Nathan Randal, like his old man, liked them young.

‘Hey there,’ she whispered, but already knew by the absence of movement she would receive no reply. She checked for a pulse, surprised at how cold the girl’s flesh was and how stiff her arm had become. Looking closer, she noted the purplish bruising along the girl’s right side caused by the heart’s failure to circulate her blood and causing it to settle and pool.

Mason appeared at the door, hesitated at seeing the girl. ‘Dead?’

Jessop motioned to the bruising. ‘Liver mortis suggests she’s been that way for four to five hours.’ Only then did she notice the video camera perched on a tripod next to the door. And beneath it, a hardware carrier bag stuffed with what looked like heavy duty refuse sacks.

Mason
followed her gaze, stepped over the bag and behind the camera on which he pressed a couple of buttons. Jessop watched her DI’s normally stony expression slip to something more human. ‘Death occurred approximately 1.33pm,’ he mumbled.

Picturing the torture porn posters in the next room, she asked. ‘A snuff movie?’

‘Uh-uh. Looks like an accidental drug overdose.’

She joined Mason behind the camera, peered at the small screen whereon the girl convulsed violently on the bed where she lay. Next to the bed, on the glass bedside table, which was now empty and gleaming, sat a clear plastic bag of white powder alongside a sizeable sex toy. Above the girl’s breathless screams a male voice mumbled ‘shit’, and the screen went blank.

Jessop surveyed the room, as tidy and spotless as the rest of the apartment. No sex toys and no trace of cocaine in sight, only the bag of refuse sacks at her feet in which, she guessed, he was going to dispose of the body. ‘He’s meticulous, all right.’

‘Sounds familiar,’ Mason said.

Jessop stepped toward the two built in wardrobes and slid back the mirrored doors. In one wardrobe hung half a dozen suits along with a collection of casual clothes, among them, she saw, were a couple of pairs of faded jeans and a dark hoody. She looked down at the shoe rack, noted a pair of grubby white trainers amongst the small collection of footwear, and made a mental note to get Knowles to bag the garments.
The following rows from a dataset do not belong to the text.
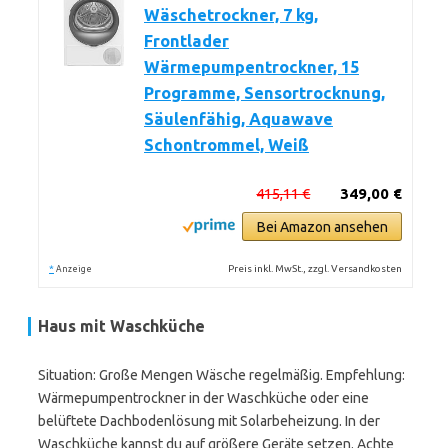
Wäschetrockner, 7 kg,
Frontlader
Wärmepumpentrockner, 15
Programme, Sensortrocknung,
Säulenfähig, Aquawave
Schontrommel, Weiß
415,11 €
349,00 €
Bei Amazon ansehen
*
Preis inkl. MwSt., zzgl. Versandkosten
Anzeige
Haus mit Waschküche
Situation: Große Mengen Wäsche regelmäßig. Empfehlung:
Wärmepumpentrockner in der Waschküche oder eine
belüftete Dachbodenlösung mit Solarbeheizung. In der
Waschküche kannst du auf größere Geräte setzen. Achte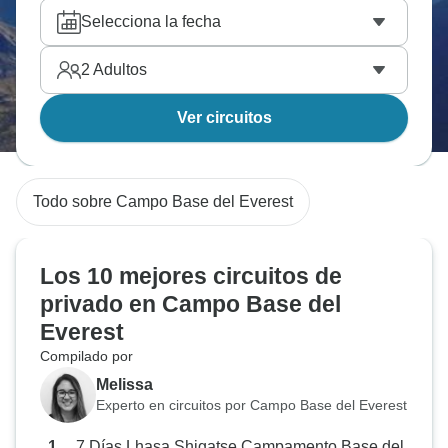
Selecciona la fecha
2
Adultos
Ver circuitos
Todo sobre Campo Base del Everest
Los 10 mejores circuitos de
privado en Campo Base del
Everest
Compilado por
Melissa
Experto en circuitos por Campo Base del Everest
7 Días Lhasa Shigatse Campamento Base del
Hung from hangers in the second wardrobe was an assortment of women’s sexy outfits ranging from schoolgirl to dominatrix. Beneath was a chest of drawers.

She opened one of the drawers, surveyed the assortment of sex toys. Opened another drawer: more toys, and handcuffs. Another drawer: sexy lingerie. Another drawer: a collection of DVD discs in clear plastic sleeves. She estimated at least sixty of them.
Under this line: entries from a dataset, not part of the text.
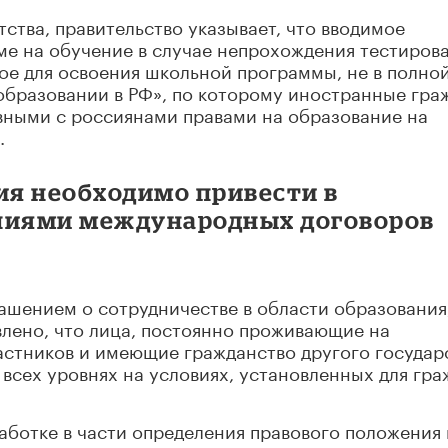
тства, правительство указывает, что вводимое
еме на обучение в случае непрохождения тестиров
ное для освоения школьной программы, не в полно
б образовании в РФ», по которому иностранные гра
вными с россиянами правами на образование на
.
я необходимо привести в
ениями международных договоров
лашением о сотрудничестве в области образования
влено, что лица, постоянно проживающие на
астников и имеющие гражданство другого государ
 всех уровнях на условиях, установленных для гра
работке в части определения правового положения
Picking one at random she read the title written in black marker: Tracy: 6/10/11.

From behind her Mason said, ‘Could be how he’s subsidising his income to afford this place. Amateur porn’s big business this day and age.’

She agreed. What with the advent of digital cameras, smart phones and bloody YouTube, everyone was doing it. She replaced the disc and opened another drawer. Froze.